An exact copy of every record below is needed, with the pictures left out.

[GIVEN INFORMATION — start]

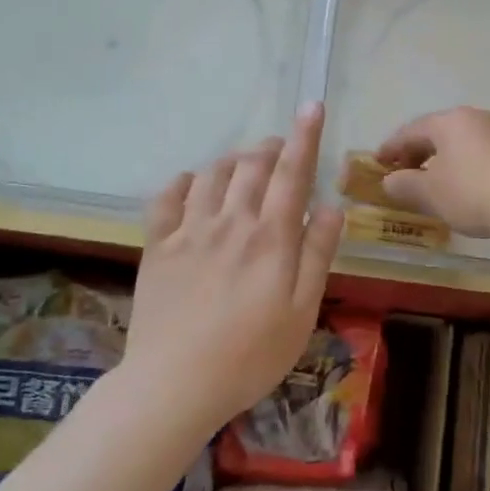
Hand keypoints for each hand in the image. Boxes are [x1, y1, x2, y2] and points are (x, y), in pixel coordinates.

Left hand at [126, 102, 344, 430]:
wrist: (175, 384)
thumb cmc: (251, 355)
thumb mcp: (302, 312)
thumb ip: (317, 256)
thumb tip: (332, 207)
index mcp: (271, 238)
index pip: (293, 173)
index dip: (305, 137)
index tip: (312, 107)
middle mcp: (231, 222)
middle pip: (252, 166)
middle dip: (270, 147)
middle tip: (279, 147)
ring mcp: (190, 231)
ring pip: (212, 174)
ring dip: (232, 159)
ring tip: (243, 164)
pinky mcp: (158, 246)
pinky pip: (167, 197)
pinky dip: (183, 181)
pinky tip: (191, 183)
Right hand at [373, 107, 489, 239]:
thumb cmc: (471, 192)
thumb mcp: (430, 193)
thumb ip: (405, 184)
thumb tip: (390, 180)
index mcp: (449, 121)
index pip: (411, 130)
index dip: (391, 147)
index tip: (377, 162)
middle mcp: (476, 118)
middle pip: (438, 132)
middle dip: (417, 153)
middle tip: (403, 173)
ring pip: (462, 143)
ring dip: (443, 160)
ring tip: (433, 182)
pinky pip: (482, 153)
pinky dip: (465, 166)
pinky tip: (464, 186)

[GIVEN INFORMATION — finish]

• _SOLUTION TO THIS PROBLEM_
Hand keypoints for each hand in the image. Boxes are [x1, y1, x2, y2] and points are (x, y), in pixel coordinates.

Left hand at [126, 102, 344, 430]:
wrist: (175, 384)
thumb cmc: (251, 355)
thumb mcp: (302, 312)
thumb ip: (317, 256)
thumb tip: (332, 207)
index mcp: (271, 238)
index pip: (293, 173)
index dip: (305, 137)
index tip: (312, 107)
middle mcp: (231, 222)
middle pip: (252, 166)
middle dip: (270, 147)
middle tip: (279, 147)
ring mcp: (190, 231)
ring pip: (212, 174)
ring dip: (232, 159)
ring tip: (243, 164)
pinky mcp: (158, 246)
pinky pip: (167, 197)
pinky dip: (183, 181)
pinky tip: (191, 183)
Right hand at [373, 107, 489, 239]:
thumb cmc: (471, 192)
thumb mcp: (430, 193)
thumb ip: (405, 184)
thumb tip: (390, 180)
index mcp: (449, 121)
index pip: (411, 130)
index dip: (391, 147)
index tip: (377, 162)
middle mcp: (476, 118)
middle pip: (438, 132)
middle dip: (417, 153)
middle tip: (403, 173)
ring pip: (462, 143)
ring dip: (443, 160)
ring tip: (433, 182)
pinky pip: (482, 153)
pinky dip: (465, 166)
pinky tip: (464, 186)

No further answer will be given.